Irvine, CA–The Senate will soon decide whether to ratify the Law of the Sea Treaty, which deems most of the earth’s vast ocean floor “the common heritage of mankind” and places it under United Nations ownership “for the benefit of mankind as a whole.”
“This treaty vests monopoly authority over most of the world’s seabeds in a U.N. agency that issues licenses burdened by complex regulations, fees, royalties, and mandatory land transfers,” said Thomas Bowden, an analyst at the Ayn Rand Institute. “Licensees are required to give back half or more of the submerged land they explore, to be mined by the International Seabed Authority using the licensees’ technology and know-how, with proceeds going to U.N. members such as Cuba, Uganda, and Venezuela, who contribute nothing to the productive process.
“The proposed treaty ignores the fundamental principle that unowned natural resources should become the private property of the people whose efforts make them valuable,” Bowden said. “Although the ocean floor is full of potentially valuable minerals, they remain useless until some pioneer discovers how to retrieve them. Under this treaty, however, the deep-sea mining companies whose science, exploration, technology, and entrepreneurship are being counted on to gather otherwise inaccessible riches are treated as mere servants of a world collective.
“This treaty is an injustice that will hamper, if not halt, the exploitation of undersea wealth,” Bowden said. “Because no self-respecting entrepreneur will work under such conditions, the U.N. regime will attract only the kind of lumbering state-owned enterprises that have historically failed to match the performance of private, profit-seeking companies.”
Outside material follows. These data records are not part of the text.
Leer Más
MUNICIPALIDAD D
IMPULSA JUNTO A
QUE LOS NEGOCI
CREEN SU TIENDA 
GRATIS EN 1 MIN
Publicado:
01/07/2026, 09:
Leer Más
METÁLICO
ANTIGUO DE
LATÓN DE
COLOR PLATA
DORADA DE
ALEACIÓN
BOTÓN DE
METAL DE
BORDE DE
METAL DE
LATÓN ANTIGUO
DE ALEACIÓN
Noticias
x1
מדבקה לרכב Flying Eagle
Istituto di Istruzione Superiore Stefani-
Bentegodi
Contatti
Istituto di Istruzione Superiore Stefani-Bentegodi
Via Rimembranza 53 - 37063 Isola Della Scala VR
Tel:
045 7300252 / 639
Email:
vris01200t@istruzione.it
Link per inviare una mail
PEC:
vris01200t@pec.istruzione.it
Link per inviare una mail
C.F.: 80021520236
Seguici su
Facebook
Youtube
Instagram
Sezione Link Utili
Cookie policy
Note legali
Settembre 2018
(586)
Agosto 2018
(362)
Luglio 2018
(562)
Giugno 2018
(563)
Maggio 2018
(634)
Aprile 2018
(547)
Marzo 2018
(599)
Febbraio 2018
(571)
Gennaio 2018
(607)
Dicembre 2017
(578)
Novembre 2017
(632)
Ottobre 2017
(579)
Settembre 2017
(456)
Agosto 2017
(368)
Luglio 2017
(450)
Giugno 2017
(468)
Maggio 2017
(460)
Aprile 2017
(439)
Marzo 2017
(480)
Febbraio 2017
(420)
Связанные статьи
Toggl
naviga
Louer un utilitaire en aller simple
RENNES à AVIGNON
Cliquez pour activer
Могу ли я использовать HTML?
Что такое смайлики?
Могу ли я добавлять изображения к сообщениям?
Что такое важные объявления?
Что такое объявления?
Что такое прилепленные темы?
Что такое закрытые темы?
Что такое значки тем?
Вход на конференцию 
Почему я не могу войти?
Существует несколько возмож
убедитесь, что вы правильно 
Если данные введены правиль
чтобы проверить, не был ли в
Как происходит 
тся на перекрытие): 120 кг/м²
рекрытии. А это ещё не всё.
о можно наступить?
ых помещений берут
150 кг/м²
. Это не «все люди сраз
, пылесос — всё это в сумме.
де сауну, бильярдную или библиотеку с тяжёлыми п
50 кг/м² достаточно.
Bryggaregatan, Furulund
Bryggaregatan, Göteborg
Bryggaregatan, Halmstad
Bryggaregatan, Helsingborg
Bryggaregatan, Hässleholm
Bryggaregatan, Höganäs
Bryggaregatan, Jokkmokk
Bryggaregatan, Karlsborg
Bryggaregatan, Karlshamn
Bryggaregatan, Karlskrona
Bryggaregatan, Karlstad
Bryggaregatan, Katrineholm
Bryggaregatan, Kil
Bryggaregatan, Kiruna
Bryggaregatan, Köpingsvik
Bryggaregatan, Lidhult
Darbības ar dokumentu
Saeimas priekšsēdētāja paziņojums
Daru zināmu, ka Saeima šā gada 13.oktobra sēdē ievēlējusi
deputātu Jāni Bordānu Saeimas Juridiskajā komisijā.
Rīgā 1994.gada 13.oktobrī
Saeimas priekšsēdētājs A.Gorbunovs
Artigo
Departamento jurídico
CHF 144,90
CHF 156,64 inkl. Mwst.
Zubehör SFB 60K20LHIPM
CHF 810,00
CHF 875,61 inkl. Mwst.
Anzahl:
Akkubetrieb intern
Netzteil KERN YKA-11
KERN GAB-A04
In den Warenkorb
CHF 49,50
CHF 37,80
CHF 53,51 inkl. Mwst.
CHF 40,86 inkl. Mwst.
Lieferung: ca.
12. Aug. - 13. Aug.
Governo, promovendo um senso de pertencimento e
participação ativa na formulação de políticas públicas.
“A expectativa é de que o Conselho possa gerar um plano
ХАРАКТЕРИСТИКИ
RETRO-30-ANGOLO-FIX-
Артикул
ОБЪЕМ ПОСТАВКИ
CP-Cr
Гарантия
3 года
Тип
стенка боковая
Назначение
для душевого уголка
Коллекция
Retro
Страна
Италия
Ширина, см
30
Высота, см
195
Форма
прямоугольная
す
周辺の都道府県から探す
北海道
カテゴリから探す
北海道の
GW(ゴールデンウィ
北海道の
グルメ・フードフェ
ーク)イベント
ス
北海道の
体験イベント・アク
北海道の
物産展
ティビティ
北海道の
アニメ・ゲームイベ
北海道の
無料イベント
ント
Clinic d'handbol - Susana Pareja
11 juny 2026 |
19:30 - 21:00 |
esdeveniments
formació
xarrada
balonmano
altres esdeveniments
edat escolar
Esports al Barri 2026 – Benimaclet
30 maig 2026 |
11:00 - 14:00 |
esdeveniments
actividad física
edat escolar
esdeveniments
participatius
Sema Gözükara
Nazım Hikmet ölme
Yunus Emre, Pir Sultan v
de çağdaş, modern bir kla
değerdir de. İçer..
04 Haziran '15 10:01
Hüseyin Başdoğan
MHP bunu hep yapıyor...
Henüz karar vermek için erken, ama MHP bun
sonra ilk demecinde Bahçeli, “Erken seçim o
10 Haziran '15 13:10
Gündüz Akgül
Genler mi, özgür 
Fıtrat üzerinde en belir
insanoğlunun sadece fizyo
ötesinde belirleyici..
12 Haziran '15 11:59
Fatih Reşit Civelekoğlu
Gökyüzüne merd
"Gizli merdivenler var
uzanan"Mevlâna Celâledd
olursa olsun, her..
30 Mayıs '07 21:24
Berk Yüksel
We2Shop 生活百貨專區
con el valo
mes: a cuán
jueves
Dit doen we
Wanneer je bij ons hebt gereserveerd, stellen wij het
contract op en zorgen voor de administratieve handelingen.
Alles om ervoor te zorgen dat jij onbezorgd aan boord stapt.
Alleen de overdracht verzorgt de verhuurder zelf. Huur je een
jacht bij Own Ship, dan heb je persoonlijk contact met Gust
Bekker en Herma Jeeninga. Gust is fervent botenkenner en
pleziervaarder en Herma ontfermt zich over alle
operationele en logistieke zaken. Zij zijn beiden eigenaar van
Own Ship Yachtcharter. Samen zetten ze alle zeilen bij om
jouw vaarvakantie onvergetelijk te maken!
The Senate Foreign Relations Committee recently held hearings on the treaty, which has the support of the Bush administration. The treaty, which President Reagan refused to sign in 1982, was submitted to the Senate by President Clinton in 1994 but never ratified. The treaty requires a two-thirds Senate majority for ratification.
“Governments have legitimate options regarding how to deal with undersea explorers’ need to establish property rights in the deep ocean,” Bowden said. “But it would be totally improper for America to declare eternal hostility to private property in the ocean floor by ratifying a treaty dedicated on principle to denying such rights.”